Lpmarena.com–Memperingati Hari Buruh, Serikat Pekerja Gadjah Mada (SEJAGAD) ikut menggelar aksi bersama Majelis Pekerja Buruh Indonesia (MPBI) Yogyakarta pada Kamis (01/05). Dalam aksi ini para dosen yang tergabung dalam SEJAGAD membawa keresahan upah yang tidak layak dan tidak sebanding dengan beban ganda mereka.Â
“Dosen itu rentan karena kalau anda tahu gaji kami itu sebenarnya sangat rendah, gaji pokoknya. Kita hanya mengandalkan insentif, dan insentif itu otomatis kita harus bekerja lebih keras. Mungkin kan dia harus riset ke sana kemarin, jadi konsultan, penasehat, pendamping, saksi-saksi ahli atau apapun yang bisa mendatangkan penghasilan tambahan,” jelas Muchtar perwakilan dari SEJAGAD.
Selain upah layak, dalam aksi buruh kali ini SEJAGAD juga menuntut kampus untuk memberikan jaminan dan penjagaan kebebasan akademik. Muchtar menuturkan pendidikan yang seharusnya melahirkan orang-orang dengan pikiran independent, justru ditekan untuk berpikir secara komersial. Acapkali diskusi yang mengangkat isu sensitif seperti isu 65, mendapatkan tekanan dan larangan.
“Itu pelarangan jamin kebebasan akademik yang vulgar. Yang terselubung misalnya dalam hal penelitian itu ada pemberi hibah. Pemberi hibah kan sudah menentukan temanya apa. Akhirnya ada pesanan dari donor. Berujung di komersial lagi penelitiannya,” tuturnya.
Irsyad Ade Irawan, selaku Koordinator Lapangan (Korlap) aksi mengatakan bahwa tendik, dosen dan guru khususnya tidak bisa dianggap sebagai pengajar saja. Pasalnya mereka terikat dalam sistem pekerjaan yang melibatkan relasi kuasa. Kalaupun tendik itu bermasalah di kampus atau sekolah, pihak yang bertanggung jawab atas mediasi adalah dinas tenaga kerja.
“Pekerja kampus yang juga merupakan bagian dari pekerja dan dirugikan atas adanya Undang-Undang Cipta Kerja (UU Ciptaker) perlu berjuang dan menyuarakan. Agar tercipta sistem pekerjaan yang lebih baik”, imbuh Irsyad.
SEJAGAD yang kini terdiri dari 171 orang anggota yang berasalkan dari kalangan dosen, asisten dosen, tendik, dan seluruh orang yang terikat hubungan kerja dengan UGM meresahkan sistem pengelolaan Perguruan Tinggi Negeri Berbadan Hukum (PTN-BH).
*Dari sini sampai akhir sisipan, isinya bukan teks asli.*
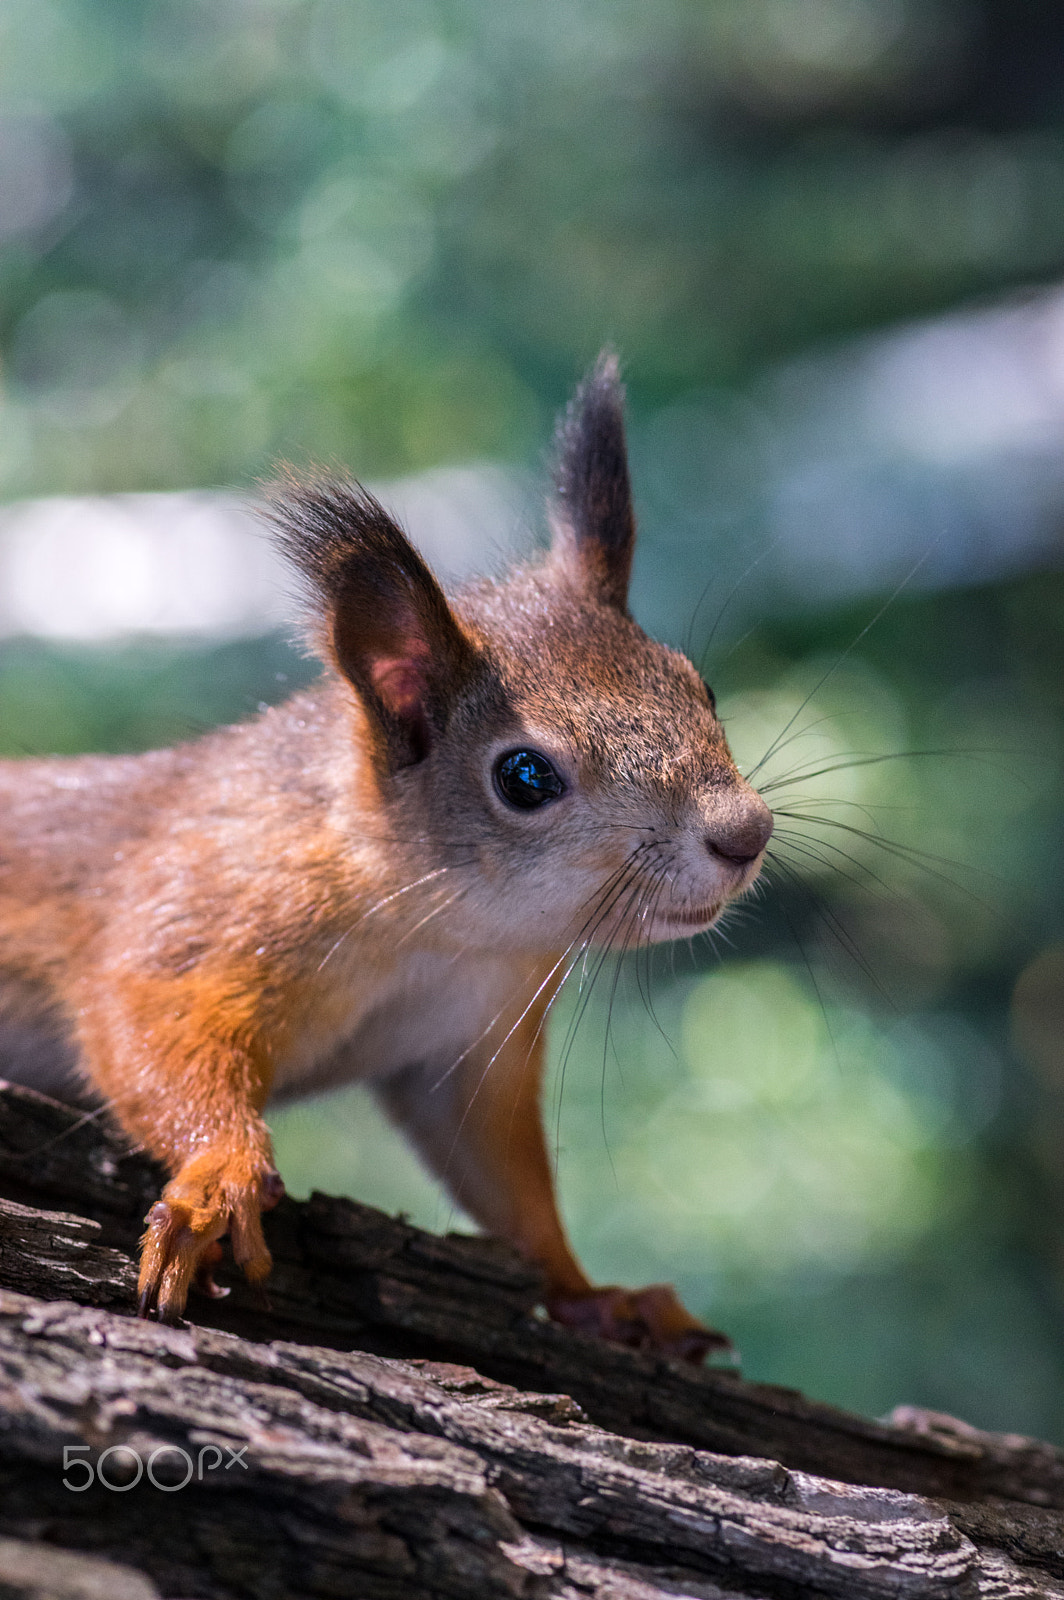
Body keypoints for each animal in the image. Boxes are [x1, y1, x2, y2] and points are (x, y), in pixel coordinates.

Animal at [0, 353, 768, 1363]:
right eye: (525, 776)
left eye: (699, 684)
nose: (746, 834)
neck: (438, 922)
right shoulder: (200, 903)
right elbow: (143, 1026)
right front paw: (220, 1176)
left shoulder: (466, 1043)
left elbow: (505, 1182)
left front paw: (597, 1294)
Pasalnya PTN-BH sebagai bentuk efisiensi dari negara untuk melepas tanggung jawabnya.
“Kampus hari ini sudah semakin sakit oleh banyak hal, salah satunya dengan privatisasi dan komersialisasi pendidikan. Yang mana pada diri kita subsidinya dikurangi terus,” tegas Muchtar dalam orasinya.
Habibi juga berharap, semoga kedepannya kampus-kampus lain bisa membuat serikatnya sendiri dan membentuk federasi. Agar nantinya tercipta lingkungan pendidikan yang bebas.
“Kita ingin agar pekerja kampus tidak lagi dipinggirkan dan bisa bersuara dalam menentukan arah kampus,” pungkasnya.